Modelling bioclimate by means of Fourier analysis of NOAA-AVHRR NDVI time series in Western Argentina

Abstract

This study assessed whether the relationship of climate with foliar phenology is sufficiently robust to use a measure of foliar phenology to interpolate climate statistics in areas where observations are sparse. The normalized difference vegetation index (NDVI) was used to represent vegetation activity. As a measure of foliar phenology, we used parameters obtained by modelling NDVI time series with a Fast Fourier Transform (FFT) applied to a 9-year time series of monthly National Oceanographic and Atmospheric Administration (NOAA) advanced very high resolution radiometer (AVHRR) NDVI global area coverage (GAC) images.

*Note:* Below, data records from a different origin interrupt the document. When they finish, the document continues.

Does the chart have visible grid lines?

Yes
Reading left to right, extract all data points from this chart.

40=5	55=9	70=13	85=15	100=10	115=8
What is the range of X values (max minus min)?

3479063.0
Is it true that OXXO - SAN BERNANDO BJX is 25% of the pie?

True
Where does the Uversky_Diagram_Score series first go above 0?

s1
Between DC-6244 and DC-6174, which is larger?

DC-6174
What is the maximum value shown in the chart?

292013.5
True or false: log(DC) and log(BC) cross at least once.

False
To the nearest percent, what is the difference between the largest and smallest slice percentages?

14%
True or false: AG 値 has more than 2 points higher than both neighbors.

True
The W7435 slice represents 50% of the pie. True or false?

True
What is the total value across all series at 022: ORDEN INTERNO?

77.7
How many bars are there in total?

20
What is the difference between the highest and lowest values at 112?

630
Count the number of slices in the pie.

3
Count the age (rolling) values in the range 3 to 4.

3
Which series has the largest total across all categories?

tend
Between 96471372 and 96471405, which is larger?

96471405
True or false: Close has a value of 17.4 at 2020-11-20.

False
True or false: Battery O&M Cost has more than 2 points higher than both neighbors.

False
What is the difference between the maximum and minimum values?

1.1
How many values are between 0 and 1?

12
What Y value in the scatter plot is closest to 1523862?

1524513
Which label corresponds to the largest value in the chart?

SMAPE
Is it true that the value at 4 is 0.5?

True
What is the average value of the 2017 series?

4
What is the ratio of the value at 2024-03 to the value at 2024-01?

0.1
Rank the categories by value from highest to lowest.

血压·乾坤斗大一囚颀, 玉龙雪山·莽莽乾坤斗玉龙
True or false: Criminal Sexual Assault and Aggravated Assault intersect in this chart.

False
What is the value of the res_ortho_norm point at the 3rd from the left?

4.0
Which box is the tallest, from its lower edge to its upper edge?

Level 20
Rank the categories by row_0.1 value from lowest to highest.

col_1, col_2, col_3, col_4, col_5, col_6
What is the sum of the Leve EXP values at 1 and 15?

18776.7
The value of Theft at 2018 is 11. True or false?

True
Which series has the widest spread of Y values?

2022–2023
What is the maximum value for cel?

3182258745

The FFT decomposes the series into an average signal and to sinusoidal components. The selected FFT parameters were mean NDVI, and amplitude and phase for a 1-year period. Our specific objective was to relate the ratio of precipitation, P, over potential evapotranspiration, ETP, to the FFT parameters in two complementary ways. The first was to use them as attributes in a numerical classification to obtain a map of foliar isophenology, and then associate these classes with bioclimatic types, thus generating a bioclimatic map. The second was to fit a multiple linear regression model with P/ETP as predicted variable and the FFT parameters as predictive variables. The regression model was then applied to obtain a map of the ratio P/ETP. The latter gave a second bioclimatic map. Foliar isophenology classes show a north-south decrease in phase value and increase in amplitude and mean NDVI values, thus reflecting the transition in climate conditions from hotter and drier to wetter and cooler. The model explains 92% (p-value <10-12) of the spatial variation in the P/ETP ratio. When using a single FFT parameter, no significant relationship was obtained. The three parameters provide complementary information to understand phenological variability in response to climate variability. Modelling bioclimate by means of monthly NDVI series summarized by Fourier analysis is an adequate tool to extend climate data where they are sparse.